# Honestly, what would you do???



## LynnC (Nov 14, 2015)

So Luna loves counter-surfing and this morning did some in my bathroom. I must admit after I took it away from her I just looked at the toothbrush and thought, hmmmm ???? So what would you do? Toss it, rinse and reuse it or no rinse necessary  ?


----------



## Megora (Jun 7, 2010)

Stick it in the dishwasher. Good as new.


----------



## GoldenFocus (Feb 28, 2016)

Costco 8 pack for 9 bucks for new ones....Very cute


----------



## Figtoria (Apr 19, 2016)

Toss the toothbrush, but smooch the puppy!!

She's so cute!!!


----------



## G-bear (Oct 6, 2015)

I love the picture. I have to agree, toss the toothbrush and smooch the puppy. What a cutie


----------



## AmberSunrise (Apr 1, 2009)

Toss the brush, kiss Luna  

Now, if it was an electric brush I would put it in boiling water, but a regular brush? toss it or save it for cleaning tasks after boiling it, bristles are probably all bent anyhow.


----------



## wdadswell (Dec 17, 2015)

Too cute!! Don't lie Lynn, you laughed when you saw that priceless pup, with that in her mouth!! Look Mom, I can brush my own teeth!!


----------



## Fantelle (Jul 19, 2016)

That's adorable! I'd just wash the toothbrush thoroughly.


----------



## azzure (Dec 10, 2011)

I'd toss the toothbrush (even though I do kiss my pup on the mouth).


----------



## sophieanne (Feb 4, 2014)

Having a toothbrush phobia...I'm afraid I go with toss the toothbrush and smooch the pup!!!! I share kisses with my dogs all the time, but something about the toothbush just doesn't do it for me  That was a fantastic pucture..gosh am I doing something wrong?


----------



## Pammie (Jan 22, 2011)

LOL! love it! 
If I had no spares in the house I would sanitize it and use it!

Lynn, you should enter this one in this months "Naughty" theme photo contest!


----------



## LynnC (Nov 14, 2015)

Pammie said:


> LOL! love it!
> If I had no spares in the house I would sanitize it and use it!
> 
> Lynn, you should enter this one in this months "Naughty" theme photo contest!
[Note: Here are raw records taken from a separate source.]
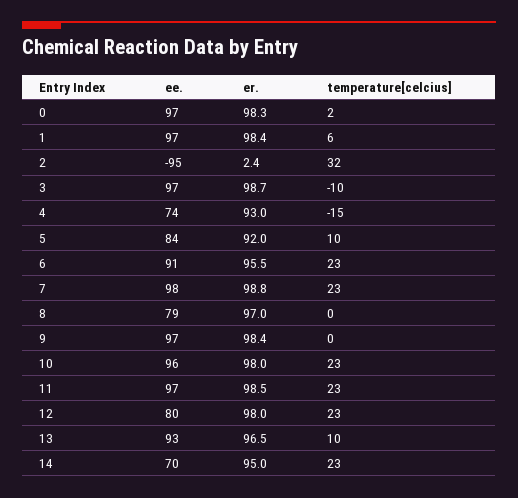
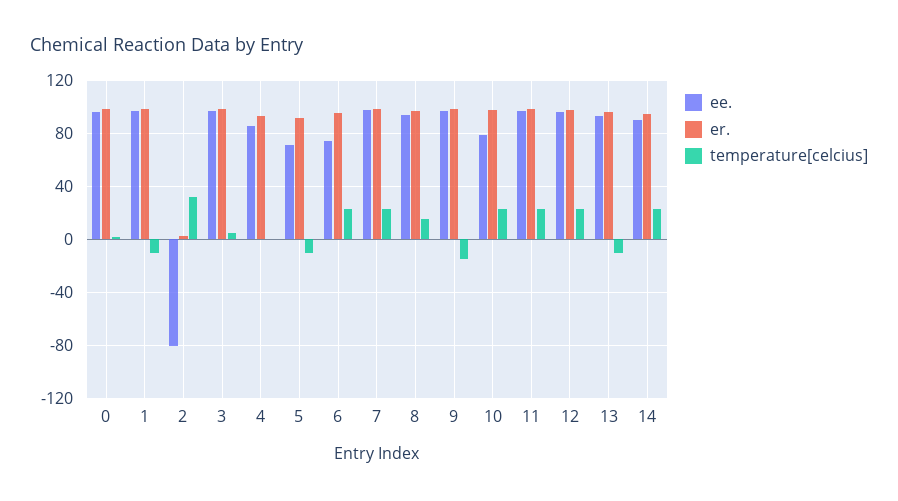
  {
    "ee.": {
      "0": 97,
      "1": 97,
-     "2": -95,
+     "2": -80,
      "3": 97,
-     "4": 74,
+     "4": 85,
-     "5": 84,
+     "5": 70,
-     "6": 91,
+     "6": 75,
      "7": 98,
-     "8": 79,
+     "8": 95,
      "9": 97,
-     "10": 96,
+     "10": 80,
      "11": 97,
-     "12": 80,
+     "12": 95,
      "13": 93,
-     "14": 70
+     "14": 90
    },
    "er.": {
      "0": 98.3,
      "1": 98.4,
      "2": 2.4,
      "3": 98.7,
      "4": 93,
      "5": 92,
      "6": 95.5,
      "7": 98.8,
      "8": 97,
      "9": 98.4,
      "10": 98,
      "11": 98.5,
      "12": 98,
      "13": 96.5,
      "14": 95
    },
    "temperature[celcius]": {
      "0": 2,
-     "1": 6,
+     "1": -10,
      "2": 32,
-     "3": -10,
+     "3": 5,
-     "4": -15,
+     "4": 0,
-     "5": 10,
+     "5": -10,
      "6": 23,
      "7": 23,
-     "8": 0,
+     "8": 15,
-     "9": 0,
+     "9": -15,
      "10": 23,
      "11": 23,
      "12": 23,
-     "13": 10,
+     "13": -10,
      "14": 23
    }
  }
Thats funny Pammie, I just entered another one of Luna eating one of my shoes. This one definitely was a consideration too. I had so many to choose from. Naughty Luna


----------



## Karen519 (Aug 21, 2006)

*Luna*



LynnC said:


> So Luna loves counter-surfing and this morning did some in my bathroom. I must admit after I took it away from her I just looked at the toothbrush and thought, hmmmm ???? So what would you do? Toss it, rinse and reuse it or no rinse necessary  ?


I think Luna is trying to tell you she wants her teeth brushed!! We buy peanut butter flavored toothpaste for Tucker and Tonka and Tonka likes the spin brush. It scares Tucker!


----------



## B and G Mom (Oct 29, 2014)

I'd either make that her toothbrush or use it for a cleaning brush - mainly because I'm sure she had to do a little damage to it... but certainly cover that nose with kisses!


----------



## xnavydoc6970 (Jun 13, 2015)

Cover it with cheese, and give it back.


----------